What to work on: Please count how many lines of the records contain "isolated" as a whole word, and reply with the number alone.

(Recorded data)

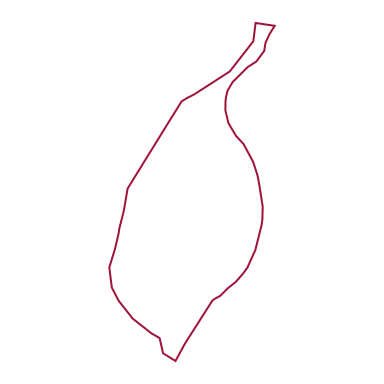 outline of St. Louis, Missouri, United States of America
{"feature_id": "52423323B73997952467862", "entity_name": "St. Louis", "entity_type": "district", "adm_level": 2, "iso_a3": "USA", "parent_name": "United States of America", "parent_adm1": "Missouri", "projection": "orthographic", "projection_center": [-90.227, 38.653], "detail": "fine", "context": "isolated", "style": "outline", "palette": "rose", "viewbox_px": 384, "rotation_deg": 0, "n_neighbors": 0, "source": "geoboundaries", "source_scale": "gbopen_adm2", "svg_char_len": 843}
<svg xmlns="http://www.w3.org/2000/svg" viewBox="0 0 384 384"><path d="M274.7,25.8L255.6,23.0L253.3,41.3L229.8,71.4L194.2,94.4L186.9,98.1L181.6,101.4L167.7,123.7L149.8,152.7L146.6,157.8L127.6,188.6L123.8,210.9L119.3,228.6L118.5,233.9L115.0,248.9L109.7,266.1L109.3,267.4L111.8,287.5L118.6,300.7L132.7,318.6L150.7,332.8L151.0,333.1L159.6,338.1L163.1,353.3L175.5,361.0L183.7,345.9L185.2,343.2L212.1,301.0L214.4,299.0L220.3,295.8L227.4,288.6L232.4,284.6L235.7,282.0L242.8,273.9L247.4,267.6L253.0,255.2L255.3,250.1L261.5,225.5L262.4,219.1L262.7,206.7L259.1,183.6L259.0,183.2L258.8,182.0L257.4,175.1L253.2,162.0L243.6,144.1L240.9,141.2L236.0,135.9L228.4,123.0L225.4,110.4L225.5,101.8L226.0,97.0L226.3,96.0L227.6,90.5L232.7,82.0L247.9,66.9L256.4,61.5L264.2,50.9L265.5,42.8L269.6,34.0L274.7,25.8Z" fill="none" stroke="#9f1239" stroke-width="2"/></svg>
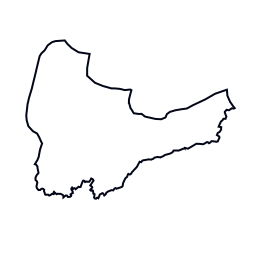 the district of Zota, Bong, Liberia, rotated 188°
{"feature_id": "62588387B17056544161092", "entity_name": "Zota", "entity_type": "district", "adm_level": 2, "iso_a3": "LBR", "parent_name": "Liberia", "parent_adm1": "Bong", "projection": "orthographic", "projection_center": [-9.445, 7.274], "detail": "fine", "context": "isolated", "style": "outline", "palette": "ink", "viewbox_px": 256, "rotation_deg": 188, "n_neighbors": 0, "source": "geoboundaries", "source_scale": "gbopen_adm2", "svg_char_len": 3523}
<svg xmlns="http://www.w3.org/2000/svg" viewBox="0 0 256 256"><g transform="rotate(188 128 128)"><path d="M212.0,203.9L215.1,202.5L219.0,198.7L221.3,193.4L223.9,190.1L224.2,189.7L225.5,186.8L226.9,172.5L226.9,172.0L227.9,162.1L228.0,161.4L228.7,153.9L230.2,144.2L230.7,138.4L230.8,137.7L230.7,134.4L230.5,126.3L229.3,121.2L229.2,121.0L226.9,115.9L221.7,111.6L217.3,109.9L214.5,106.3L214.5,106.2L211.8,101.9L210.9,100.9L212.1,94.4L212.2,92.3L212.4,87.9L212.4,87.0L213.2,83.8L215.2,79.2L213.8,78.9L212.3,77.2L212.0,75.6L210.7,72.1L210.4,70.9L211.9,68.6L212.7,65.9L212.3,63.6L211.1,62.8L210.2,61.5L210.4,58.8L210.5,57.3L209.8,55.7L208.0,54.1L206.4,54.4L205.7,55.3L204.6,56.0L203.8,56.0L203.0,55.5L202.5,55.3L202.3,53.5L201.5,52.2L200.9,50.8L200.4,50.4L198.9,50.7L197.7,50.8L196.6,50.1L195.0,51.2L194.6,51.8L194.0,52.2L193.3,52.1L192.3,52.2L192.0,52.9L192.7,53.9L192.4,54.5L191.4,53.7L189.5,52.5L188.5,53.1L187.2,53.2L185.6,53.4L184.6,53.1L183.8,52.8L183.0,52.4L182.6,52.0L182.3,50.3L180.4,52.4L179.2,52.6L177.8,51.3L175.9,51.8L175.0,52.5L174.8,53.2L175.6,54.3L174.7,55.3L173.6,55.8L174.0,57.5L175.6,59.3L175.6,60.4L175.1,61.2L174.0,59.9L173.3,60.7L172.5,61.0L171.3,60.1L169.1,62.6L168.9,62.9L167.7,62.7L166.8,63.0L165.4,69.1L165.0,69.7L163.5,69.4L163.0,68.5L161.6,69.2L160.1,69.2L158.9,69.4L157.9,71.4L157.4,72.9L156.9,72.8L156.4,72.6L155.5,72.1L154.8,71.1L157.4,65.9L155.4,64.7L155.1,64.1L156.8,61.4L155.8,60.7L154.9,61.2L154.5,61.3L154.0,61.1L153.2,58.4L153.2,58.2L152.3,58.0L151.9,57.8L151.9,55.8L151.9,54.4L151.1,53.6L149.9,53.5L148.9,54.7L147.6,54.3L147.0,56.7L146.7,58.1L145.6,58.9L144.4,59.9L143.9,59.9L142.9,59.0L142.1,57.9L141.0,59.1L140.5,60.3L140.5,60.9L138.7,62.5L135.6,64.2L133.9,64.2L132.9,66.2L131.9,66.8L130.9,66.3L126.0,68.7L125.2,69.8L125.2,72.6L124.4,75.3L123.6,77.9L122.1,79.5L121.6,82.0L121.3,82.6L121.0,82.5L119.6,82.2L118.5,83.2L118.0,84.7L113.8,90.7L112.4,94.5L111.8,96.2L110.2,96.0L109.5,97.3L108.8,98.0L108.7,98.0L105.9,98.9L103.2,99.8L101.1,99.9L100.7,99.9L99.9,100.4L98.6,101.1L97.7,102.3L94.9,103.4L92.7,103.4L91.7,103.4L91.2,103.9L90.6,104.1L88.9,105.2L87.7,106.4L86.3,107.0L82.8,108.5L80.5,110.2L79.7,112.0L77.4,112.4L74.7,112.7L70.5,115.1L69.0,116.0L68.9,115.9L68.9,116.2L65.8,115.9L65.7,115.9L58.1,121.9L57.1,122.0L55.9,122.1L55.6,122.2L51.3,122.4L50.4,123.0L47.9,125.0L47.6,125.0L46.9,125.0L45.7,124.2L44.4,125.2L43.6,126.5L43.3,126.5L42.4,126.7L40.6,126.7L38.5,126.7L37.3,127.1L37.2,127.5L36.1,131.1L36.3,131.7L36.5,132.3L39.0,133.4L38.4,135.6L36.8,136.8L36.3,137.8L35.6,139.2L35.8,141.6L35.8,141.8L38.4,141.9L37.9,143.8L37.5,145.3L37.4,145.5L37.2,146.2L36.9,147.3L35.5,148.8L34.8,150.4L32.7,150.7L32.2,153.1L32.7,153.9L34.3,156.8L34.4,157.5L32.9,159.7L32.8,159.8L31.1,159.6L30.6,159.6L28.8,161.1L28.2,161.8L25.8,162.0L25.6,162.4L25.2,162.6L26.8,164.1L30.6,168.2L34.1,173.9L34.6,176.2L35.4,179.7L46.6,174.0L55.4,167.1L64.3,161.3L67.3,159.3L72.4,155.5L78.1,153.9L83.7,152.1L88.7,149.8L91.4,147.2L92.4,143.6L93.8,142.8L96.3,141.3L102.2,140.8L109.1,141.4L109.6,141.4L112.7,141.7L116.6,143.9L118.9,143.4L124.3,143.4L127.9,147.7L128.2,147.9L130.4,152.9L130.6,152.9L131.0,156.4L130.4,162.1L129.9,166.0L131.1,166.4L132.4,166.1L136.0,165.2L136.6,165.1L141.3,165.6L146.0,165.4L149.6,165.0L149.8,164.9L152.0,165.2L158.7,166.1L164.7,167.6L167.0,168.2L175.8,174.1L175.9,175.3L176.1,176.6L176.7,181.2L176.8,181.4L176.4,193.6L176.3,196.0L177.0,196.0L187.5,196.1L189.1,196.8L189.8,197.1L195.0,199.4L199.7,202.8L202.8,205.9L211.7,204.0L212.0,203.9Z" fill="none" stroke="#020617" stroke-width="2"/></g></svg>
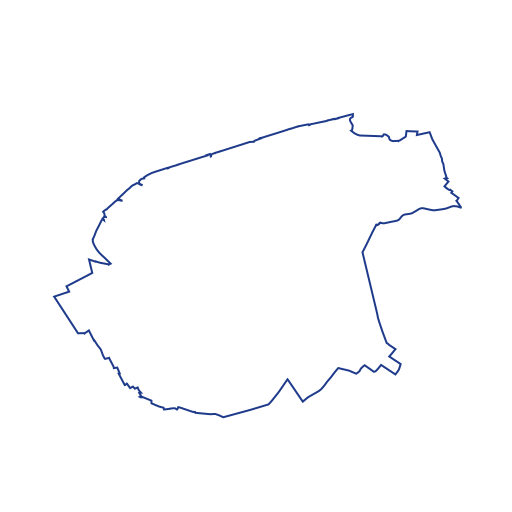 Oisterwijk, Noord-Brabant, Netherlands, rotated 20°
{"feature_id": "6326949B32251552675078", "entity_name": "Oisterwijk", "entity_type": "district", "adm_level": 2, "iso_a3": "NLD", "parent_name": "Netherlands", "parent_adm1": "Noord-Brabant", "projection": "equal_earth", "projection_center": [5.215, 51.566], "detail": "fine", "context": "isolated", "style": "outline", "palette": "blue", "viewbox_px": 512, "rotation_deg": 20, "n_neighbors": 0, "source": "geoboundaries", "source_scale": "gbopen_adm2", "svg_char_len": 5796}
<svg xmlns="http://www.w3.org/2000/svg" viewBox="0 0 512 512"><g transform="rotate(20 256 256)"><path d="M408.3,117.3L408.2,117.2L407.8,116.6L406.9,115.3L405.1,113.1L403.9,111.5L401.0,106.2L400.7,105.6L398.5,103.3L397.4,100.9L395.3,98.7L393.3,96.0L382.3,86.5L381.3,85.5L379.0,82.8L376.8,80.3L365.8,87.3L365.2,83.8L356.2,86.7L354.7,87.1L355.9,92.6L351.6,98.2L350.8,98.9L350.5,99.4L349.8,99.3L345.7,101.1L344.8,101.3L343.1,101.2L342.2,101.0L341.9,100.9L341.6,100.6L341.2,100.3L340.4,98.9L340.2,98.7L339.7,98.4L339.0,98.2L337.4,97.7L336.9,97.6L336.0,97.6L335.2,97.8L334.4,98.1L334.2,99.6L334.1,99.9L333.9,100.2L333.5,100.7L333.3,100.8L332.9,100.6L312.2,107.3L309.7,107.4L307.6,107.1L306.8,107.1L302.5,105.7L303.1,105.0L303.1,104.4L303.0,103.2L302.2,100.1L301.8,99.9L301.4,99.5L298.8,97.4L298.0,96.4L297.6,95.8L297.5,95.2L297.5,94.6L298.0,93.7L299.4,91.9L299.0,91.1L298.5,89.5L286.1,98.1L286.4,98.3L286.2,98.5L283.4,100.4L283.2,100.1L282.7,100.3L281.0,101.4L281.1,101.5L277.2,103.9L277.3,104.0L276.9,104.3L276.2,104.9L275.7,105.2L262.0,113.7L261.8,113.8L261.5,114.2L261.4,114.5L261.5,114.7L261.1,115.0L260.5,114.5L260.1,114.4L253.0,118.7L251.5,119.7L251.4,119.6L251.0,119.9L251.1,120.0L249.8,120.9L244.8,124.8L244.7,124.7L242.7,126.2L242.5,126.4L242.5,126.5L234.2,132.9L232.6,134.1L220.5,143.3L220.4,143.3L219.8,143.6L219.3,143.9L219.3,144.1L219.2,144.1L219.0,144.4L219.7,144.4L216.3,147.3L215.7,147.8L214.4,149.5L214.5,149.6L214.1,149.8L211.2,150.9L197.1,161.8L186.1,170.3L186.1,170.2L183.0,172.6L182.8,172.9L182.7,172.8L179.9,175.2L179.4,176.1L179.6,177.9L179.5,178.0L177.9,175.9L175.2,178.0L175.7,178.3L170.9,181.9L151.4,196.8L151.5,196.9L150.6,197.6L142.4,203.7L143.2,203.8L143.0,204.0L142.1,203.9L131.9,211.8L129.7,213.6L129.0,214.3L127.4,216.0L127.0,216.4L125.6,218.1L124.3,219.8L124.1,220.2L123.9,220.5L124.4,221.3L122.0,222.7L120.6,225.2L121.2,227.8L121.8,228.0L124.3,228.2L124.3,228.5L122.6,228.5L120.6,228.1L119.8,228.1L119.1,228.3L117.1,230.8L116.6,231.0L115.2,232.9L114.0,235.4L112.4,238.0L110.1,242.7L106.7,249.5L110.7,249.7L110.8,250.0L109.3,250.2L107.0,250.6L106.7,251.0L105.9,251.7L105.2,252.7L100.0,262.4L100.0,262.7L99.9,262.8L99.8,263.1L99.7,263.3L99.5,263.5L99.1,263.7L97.6,265.9L97.2,266.7L98.6,267.6L99.2,268.3L99.6,269.1L99.8,269.7L99.9,270.5L100.6,270.4L101.4,270.4L101.6,270.7L101.0,270.8L99.6,271.7L99.1,273.1L100.0,273.7L100.7,273.9L101.0,274.4L100.2,274.1L98.9,274.4L98.7,275.2L98.1,280.7L97.3,286.9L97.2,293.3L96.9,295.7L97.0,295.7L97.1,296.4L97.2,297.0L97.7,298.1L98.2,298.9L99.2,300.0L101.4,302.2L102.7,303.2L103.9,304.2L106.2,305.7L107.4,306.4L108.8,307.1L111.5,308.3L114.0,309.3L122.0,312.9L120.4,314.6L119.9,314.3L118.4,314.6L115.8,315.0L112.5,315.6L110.0,315.8L107.2,315.9L107.2,316.2L100.3,316.4L107.9,327.9L106.4,329.6L88.3,349.3L92.6,353.4L80.2,363.2L115.2,389.5L121.0,387.2L121.3,387.5L124.4,383.1L129.9,388.3L132.8,390.9L133.0,390.6L137.6,394.1L141.5,396.5L142.3,397.2L142.7,397.6L144.1,399.2L145.9,401.4L148.7,404.0L148.9,404.1L149.0,404.1L149.4,404.3L151.4,402.9L151.9,402.5L152.3,402.4L152.8,402.0L153.0,402.3L159.4,408.1L159.9,408.6L160.4,409.3L160.8,410.0L163.8,408.3L168.1,413.0L167.2,413.5L176.8,422.2L177.2,421.9L177.3,421.8L177.3,421.4L177.5,421.1L177.9,420.8L178.0,420.7L178.1,420.3L178.2,420.0L178.3,420.0L182.9,423.2L185.0,420.8L187.6,422.1L189.1,420.6L189.8,420.0L191.6,422.1L194.5,423.7L194.1,423.8L193.1,424.6L195.5,426.5L195.3,426.9L195.4,427.1L195.8,427.5L195.6,427.7L195.4,427.8L195.1,428.1L196.1,428.2L197.1,427.9L197.3,427.3L207.2,427.7L208.2,430.2L216.5,430.6L221.0,430.2L222.1,431.7L227.6,428.9L227.8,428.6L228.0,428.5L229.7,427.7L231.2,427.0L231.8,426.9L232.5,426.9L234.2,427.3L234.5,426.7L234.6,425.7L234.6,424.7L236.0,424.4L250.0,424.1L252.0,423.4L252.6,424.1L254.9,423.5L263.8,421.2L267.2,420.3L270.2,419.0L271.6,418.4L275.4,418.3L280.4,418.7L302.8,402.9L318.5,391.2L319.8,388.1L320.3,386.8L323.6,377.0L324.9,372.3L325.8,368.7L327.8,361.1L328.2,361.3L349.7,376.8L349.9,376.4L350.0,376.5L352.5,372.1L353.1,371.2L353.8,370.2L361.1,361.6L361.9,360.4L362.6,359.2L363.2,357.9L364.5,354.4L365.5,350.9L366.3,348.5L367.6,345.1L368.4,342.7L369.3,339.6L370.2,337.0L371.6,333.2L371.9,333.1L375.9,332.7L377.3,332.5L382.7,331.9L384.0,331.9L384.2,332.0L390.0,332.3L390.4,332.3L390.6,332.1L390.8,331.8L391.2,331.3L392.6,329.0L392.7,328.3L392.8,327.6L392.9,326.8L393.3,325.4L393.8,324.4L394.7,322.6L395.5,321.5L406.4,324.5L407.7,323.5L407.8,323.4L408.7,321.5L409.5,319.4L410.8,315.6L427.5,319.6L428.7,315.7L428.8,315.1L429.1,313.9L429.1,312.7L429.1,312.1L428.9,308.1L415.7,304.9L415.8,304.6L415.7,304.6L417.3,300.4L418.5,296.9L418.9,295.8L411.4,294.0L411.1,293.9L410.3,293.4L408.6,293.1L400.6,283.7L394.7,276.3L391.9,272.6L389.3,268.3L354.8,216.1L355.9,207.2L357.3,193.3L357.4,192.9L358.2,186.4L358.2,185.5L358.7,185.2L358.8,185.2L359.0,185.5L359.3,185.6L359.6,185.3L359.7,185.2L359.6,184.9L359.8,184.7L360.2,184.6L360.4,184.4L360.5,184.1L360.7,183.8L360.6,183.4L360.7,182.9L360.9,182.7L361.2,182.8L361.5,182.6L361.6,182.1L362.5,182.1L363.7,181.9L364.3,181.8L365.5,181.3L371.9,177.3L374.0,176.1L376.5,174.5L376.9,174.1L377.4,173.5L378.0,172.8L378.3,172.0L379.2,169.3L379.5,168.6L379.9,167.9L380.5,167.1L381.5,166.2L386.7,163.4L388.0,162.4L389.1,161.1L391.2,158.6L392.9,156.4L393.9,155.4L394.7,154.8L395.5,154.4L396.1,154.1L397.5,153.8L401.5,153.3L405.6,152.7L406.9,152.4L407.9,152.1L408.7,151.7L415.0,148.4L417.7,146.8L418.5,146.3L421.9,143.4L422.7,142.7L423.3,142.3L424.5,141.6L425.4,141.3L426.8,140.9L427.5,140.7L428.5,140.6L431.8,140.5L431.8,140.0L425.9,135.8L425.5,135.6L425.7,135.3L425.9,134.7L426.5,132.2L417.9,129.8L418.4,128.1L415.8,127.3L415.7,127.5L415.3,127.8L414.6,127.8L411.9,127.1L412.0,127.0L409.3,126.1L411.4,120.2L407.0,118.7L408.3,117.9L408.2,117.8L408.8,117.5L408.3,117.3Z" fill="none" stroke="#1e3a8a" stroke-width="2"/></g></svg>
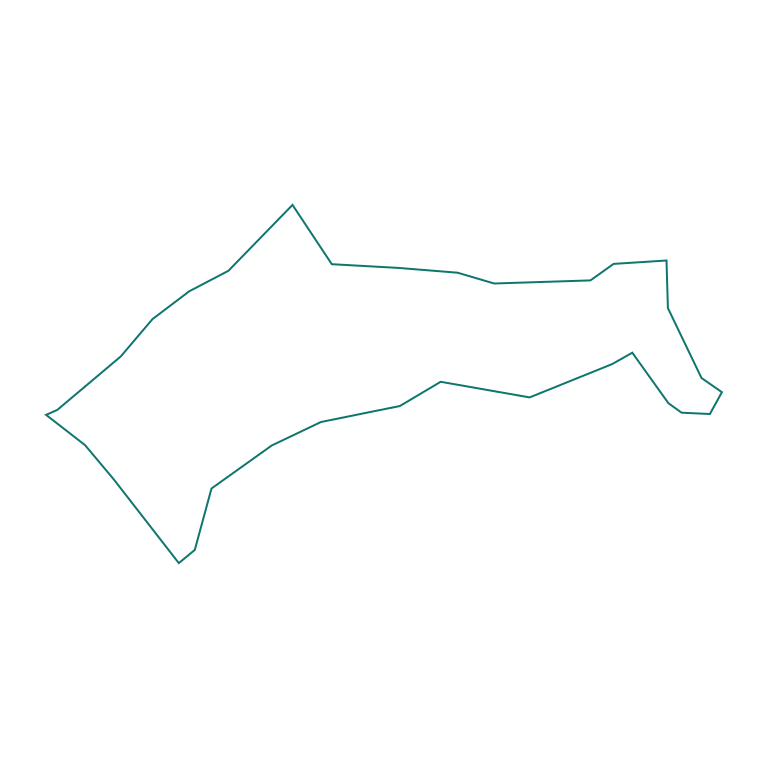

Solution: 3